Nijinska’s heartstrings to Ukraine recalled by biographer Garafola

Dance
Nijinska (left) rehearsing Nina Vyroubova and Serge Golovine in her version of The Sleeping Beauty produced by the Grand Ballet du Marquis de Cuevas in 1960

ed. note: We are nearly paralyzed with concern for Ukraine, which has played such a vital role in dance and the arts, and is now under Russian attack. Giving us courage is a reminiscence of the deep connection felt by choreographer Bronislava Nijinska, a tale shared with artsmeme readers by Lynn Garafola, Nijinska’s biographer.

As bombs again fall over Kyiv, I send warm wishes to the people there who have shared their thoughts and research about Nijinska. I wish them well and hope that hostilities cease sooner rather than later.

Easter greeting from Nijinska’s students: “All twelve of us wish you a happy holiday. April 3rd, 1919. Kiev.” BNC, Library of Congress

Nijinska spent several years in Kyiv (or Kiev, as she always called the city) between 1915 and 1921. She danced at today’s Taras Shevchenko National Academic Opera and Ballet Theatre of Ukraine, when it was called the Kyiv City Theater, and founded her School of Movement within a few blocks of it. After a break spent in Moscow around the time of the Revolution, Nijinska returned to Kyiv. It was by then an independent nation, a multinational republic with four official languages — Russian, Ukrainian, Polish, and Yiddish — and a flourishing art and theatrical scene. In the years that followed the government changed a score of times — Germans, Poles, Reds, Whites advanced and retreated bombing the city: one of those bombardments permanently impaired Nijinska’s hearing.

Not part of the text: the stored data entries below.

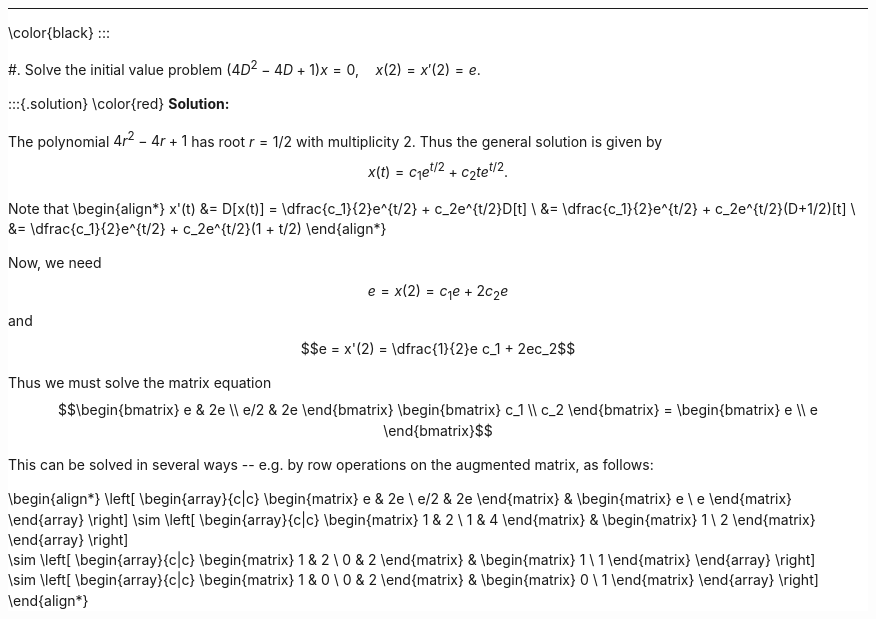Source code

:   
   -----
   
   \color{black}
   :::



#. Solve the initial value problem $(4D^2 - 4D + 1)x = 0, \quad x(2) = x'(2) = e$.

   :::{.solution}
   \color{red}
   **Solution:**
      
   The polynomial $4r^2 - 4r + 1$ has root $r=1/2$ with multiplicity 2.
   Thus the general solution is given by
   $$x(t) = c_1e^{t/2}  + c_2 te^{t/2}.$$
   
   Note that 
   \begin{align*}
   x'(t) &= D[x(t)] = \dfrac{c_1}{2}e^{t/2} + c_2e^{t/2}D[t] \\
   &= \dfrac{c_1}{2}e^{t/2} + c_2e^{t/2}(D+1/2)[t] \\
   &= \dfrac{c_1}{2}e^{t/2} + c_2e^{t/2}(1 + t/2)
   \end{align*}
   
   Now, we need
   $$e= x(2) = c_1e + 2c_2e$$
   and
   $$e = x'(2) = \dfrac{1}{2}e c_1 + 2ec_2$$
   
   Thus we must solve the matrix equation
   $$\begin{bmatrix} e & 2e \\ e/2 & 2e \end{bmatrix}
   \begin{bmatrix} c_1 \\ c_2 \end{bmatrix} =
   \begin{bmatrix} e \\ e \end{bmatrix}$$
   
   This can be solved in several ways -- e.g. by row operations on the
   augmented matrix, as follows:
   
   \begin{align*}
   \left[
   \begin{array}{c|c}
   \begin{matrix} e & 2e \\ e/2 & 2e \end{matrix} &
   \begin{matrix} e \\ e \end{matrix}
   \end{array}
   \right]
   \sim 
   \left[
   \begin{array}{c|c}
   \begin{matrix} 1 & 2 \\ 1 & 4 \end{matrix} &
   \begin{matrix} 1 \\ 2 \end{matrix}
   \end{array}
   \right]  
   \sim 
   \left[
   \begin{array}{c|c}
   \begin{matrix} 1 & 2 \\ 0 & 2 \end{matrix} &
   \begin{matrix} 1 \\ 1 \end{matrix}
   \end{array}
   \right]     
   \sim 
   \left[
   \begin{array}{c|c}
   \begin{matrix} 1 & 0 \\ 0 & 2 \end{matrix} &
   \begin{matrix} 0 \\ 1 \end{matrix}
   \end{array}
   \right]        
   \end{align*}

In the end the Reds — the Bolsheviks — won out. Nijinska left in 1921, and for a time yearned to go back. But there was almost nothing to eat, and her friends told her to stay in the West. Nijinska left a little part of herself in Kyiv when she emigrated. She sometimes referred to the city in interviews and in the very last years of her life reconnected with some of her former students who had moved to Moscow and become artists.

Nina Moiseevna, Alexander Kochetovsky, Pavel Konstantinovich Gorkin, and Anton Iakovlevich Muravin at the entrance to the Kiev City Theater, 1916. (Library of Congress)

Our two images here include a photograph of Nijinska’s first husband, Alexander Kochetovsky, and (to his right) her dear friend, the opera singer Nina Moiseevna standing by a side entrance to the City Theater (it looks exactly the same today). The second image is a holiday greeting to Nijinska from her first group of students at the School of Movement.


Lynn Garafola is a Professor Emerita of Dance, Barnard College, Columbia University, and the author of La Nijinska: Choreography of the Modern, published by Oxford University Press.